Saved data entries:
··········

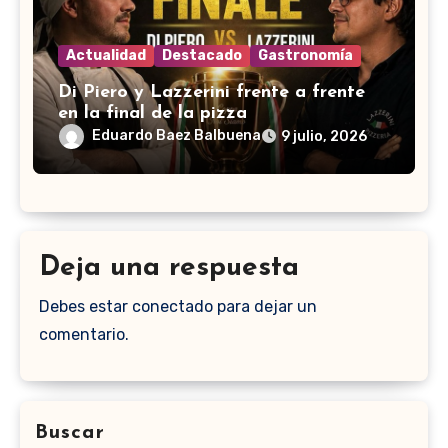
Actualidad
Destacado
Gastronomía
Di Piero y Lazzerini frente a frente
en la final de la pizza
Eduardo Baez Balbuena
9 julio, 2026
Deja una respuesta
Debes estar conectado para dejar un
comentario.
Buscar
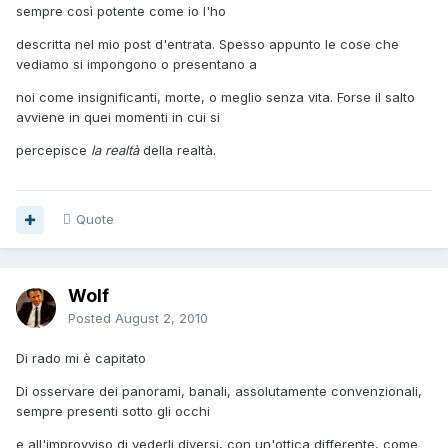
sempre così potente come io l'ho
descritta nel mio post d'entrata. Spesso appunto le cose che
vediamo si impongono o presentano a
noi come insignificanti, morte, o meglio senza vita. Forse il salto
avviene in quei momenti in cui si
percepisce
la realtà
della realtà.
Quote
Wolf
Posted
August 2, 2010
Di rado mi è capitato
Di osservare dei panorami, banali, assolutamente convenzionali,
sempre presenti sotto gli occhi
e all'improvviso di vederli diversi, con un'ottica differente, come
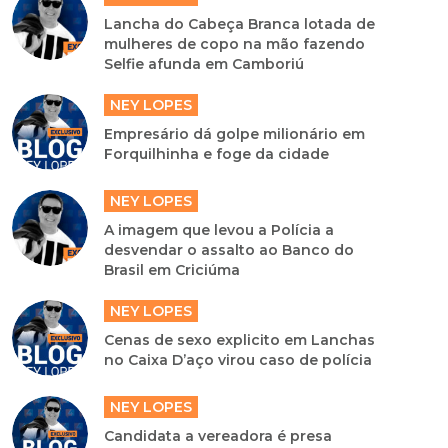
Lancha do Cabeça Branca lotada de
mulheres de copo na mão fazendo
Selfie afunda em Camboriú
NEY LOPES
Empresário dá golpe milionário em
Forquilhinha e foge da cidade
NEY LOPES
A imagem que levou a Polícia a
desvendar o assalto ao Banco do
Brasil em Criciúma
NEY LOPES
Cenas de sexo explicito em Lanchas
no Caixa D’aço virou caso de polícia
NEY LOPES
Candidata a vereadora é presa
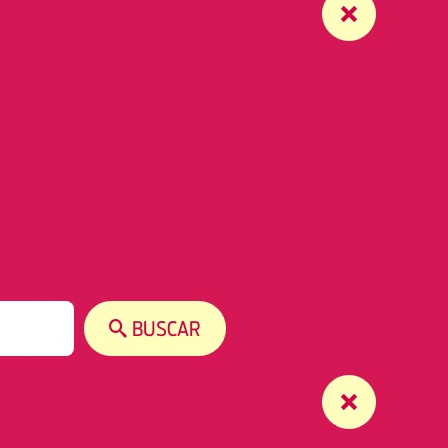
BUSCAR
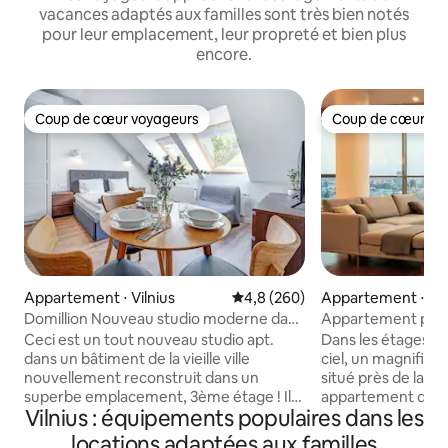
vacances adaptés aux familles sont très bien notés
pour leur emplacement, leur propreté et bien plus
encore.
Coup de cœur voyageurs
Coup de cœur vo
Coup de cœur voyageurs
Coup de cœur vo
Appartement ⋅ Vilnius
Évaluation moyenne sur la base
4,8 (260)
Appartement ⋅ Vil
Domillion Nouveau studio moderne dans
Appartement pano
la vieille ville de Vilnius U2304
Vilnius
Ceci est un tout nouveau studio apt.
Dans les étages su
dans un bâtiment de la vieille ville
ciel, un magnifiqu
nouvellement reconstruit dans un
situé près de la viei
superbe emplacement, 3ème étage ! Il
appartement de lu
Vilnius : équipements populaires dans les
s'agit de l'une des 8 unités résidentielles
commerciale bénéf
de cet immeuble. L'endroit est complet
panoramique sur l'h
locations adaptées aux familles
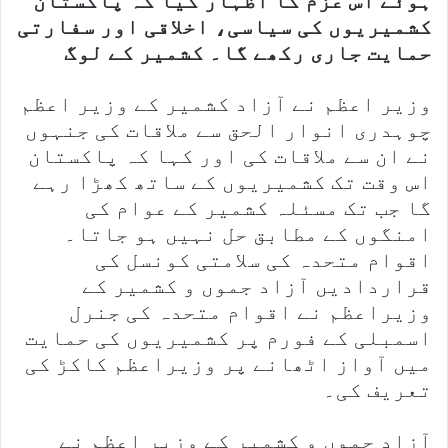
ہوئے اس عزم کا اظہار کیا کہ پاکستان
کشمیریوں کی سیاسی، اخلاقی اور سفارتی
حمایت جاری رکھے گا۔ کشمیر کے لوگ
وزیر اعظم نے آزاد کشمیر کے وزیر اعظم
چوہدری انوار الحق سے ملاقات کی جنہوں
نے ان سے ملاقات کی اور کہا کہ پاکستان
اس وقت تک کشمیریوں کے ساتھ کھڑا رہے
گا جب تک مسئلہ کشمیر کے عوام کی
امنگوں کے مطابق حل نہیں ہو جاتا۔
اقوام متحدہ کی سلامتی کونسل کی
قراردادیں آزاد جموں و کشمیر کے
وزیراعظم نے اقوام متحدہ کی جنرل
اسمبلی کے فورم پر کشمیریوں کی حمایت
میں آواز اٹھانے پر وزیراعظم کاکڑ کی
تعریف کی۔
آزاد جموں و کشمیر کے وزیر اعظم نے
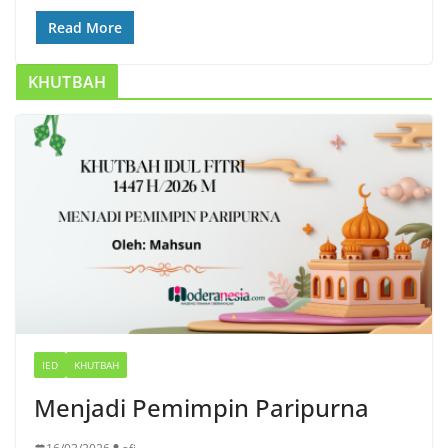
Read More
KHUTBAH
IED
KHUTBAH
Menjadi Pemimpin Paripurna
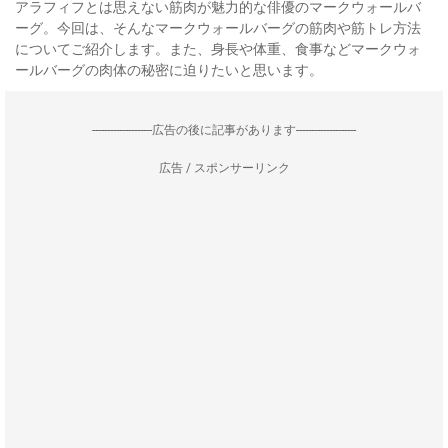
アラフィフとは思えない筋肉が魅力的な俳優のマークウォールバ
ーグ。今回は、そんなマークウォールバーグの筋肉や筋トレ方法
についてご紹介します。また、身長や体重、食事などマークウォ
ールバーグの肉体の秘密に迫りたいと思います。
--------------------広告の後に記事があります--------------------
広告 / スポンサーリンク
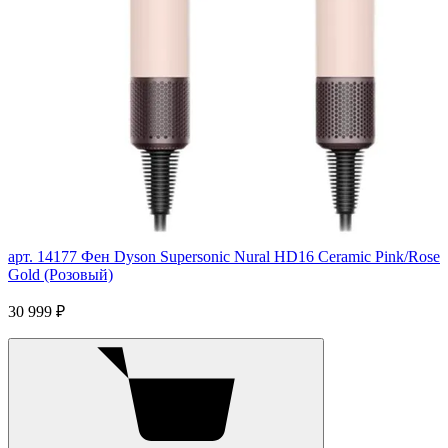
арт. 14177
Фен Dyson Supersonic Nural HD16 Ceramic Pink/Rose
Gold (Розовый)
30 999 ₽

··········

— Work task —
Copy out every line of text from all of the records above, word for word and in the same order. Leave out the pictures.

— Result of this task —
Actualidad
Destacado
Gastronomía
Di Piero y Lazzerini frente a frente
en la final de la pizza
Eduardo Baez Balbuena
9 julio, 2026
Deja una respuesta
Debes estar conectado para dejar un
comentario.
Buscar
sempre così potente come io l'ho
descritta nel mio post d'entrata. Spesso appunto le cose che
vediamo si impongono o presentano a
noi come insignificanti, morte, o meglio senza vita. Forse il salto
avviene in quei momenti in cui si
percepisce
la realtà
della realtà.
Quote
Wolf
Posted
August 2, 2010
Di rado mi è capitato
Di osservare dei panorami, banali, assolutamente convenzionali,
sempre presenti sotto gli occhi
e all'improvviso di vederli diversi, con un'ottica differente, come
Lancha do Cabeça Branca lotada de
mulheres de copo na mão fazendo
Selfie afunda em Camboriú
NEY LOPES
Empresário dá golpe milionário em
Forquilhinha e foge da cidade
NEY LOPES
A imagem que levou a Polícia a
desvendar o assalto ao Banco do
Brasil em Criciúma
NEY LOPES
Cenas de sexo explicito em Lanchas
no Caixa D’aço virou caso de polícia
NEY LOPES
Candidata a vereadora é presa
BUSCAR
vacances adaptés aux familles sont très bien notés
pour leur emplacement, leur propreté et bien plus
encore.
Coup de cœur voyageurs
Coup de cœur vo
Coup de cœur voyageurs
Coup de cœur vo
Appartement ⋅ Vilnius
Évaluation moyenne sur la base
4,8 (260)
Appartement ⋅ Vil
Domillion Nouveau studio moderne dans
Appartement pano
la vieille ville de Vilnius U2304
Vilnius
Ceci est un tout nouveau studio apt.
Dans les étages su
dans un bâtiment de la vieille ville
ciel, un magnifiqu
nouvellement reconstruit dans un
situé près de la viei
superbe emplacement, 3ème étage ! Il
appartement de lu
Vilnius : équipements populaires dans les
s'agit de l'une des 8 unités résidentielles
commerciale bénéf
de cet immeuble. L'endroit est complet
panoramique sur l'h
locations adaptées aux familles
ہوئے اس عزم کا اظہار کیا کہ پاکستان
کشمیریوں کی سیاسی، اخلاقی اور سفارتی
حمایت جاری رکھے گا۔ کشمیر کے لوگ
وزیر اعظم نے آزاد کشمیر کے وزیر اعظم
چوہدری انوار الحق سے ملاقات کی جنہوں
نے ان سے ملاقات کی اور کہا کہ پاکستان
اس وقت تک کشمیریوں کے ساتھ کھڑا رہے
گا جب تک مسئلہ کشمیر کے عوام کی
امنگوں کے مطابق حل نہیں ہو جاتا۔
اقوام متحدہ کی سلامتی کونسل کی
قراردادیں آزاد جموں و کشمیر کے
وزیراعظم نے اقوام متحدہ کی جنرل
اسمبلی کے فورم پر کشمیریوں کی حمایت
میں آواز اٹھانے پر وزیراعظم کاکڑ کی
تعریف کی۔
آزاد جموں و کشمیر کے وزیر اعظم نے
Read More
KHUTBAH
IED
KHUTBAH
Menjadi Pemimpin Paripurna
アラフィフとは思えない筋肉が魅力的な俳優のマークウォールバ
ーグ。今回は、そんなマークウォールバーグの筋肉や筋トレ方法
についてご紹介します。また、身長や体重、食事などマークウォ
ールバーグの肉体の秘密に迫りたいと思います。
--------------------広告の後に記事があります--------------------
広告 / スポンサーリンク
арт. 14177
Фен Dyson Supersonic Nural HD16 Ceramic Pink/Rose
Gold (Розовый)
30 999 ₽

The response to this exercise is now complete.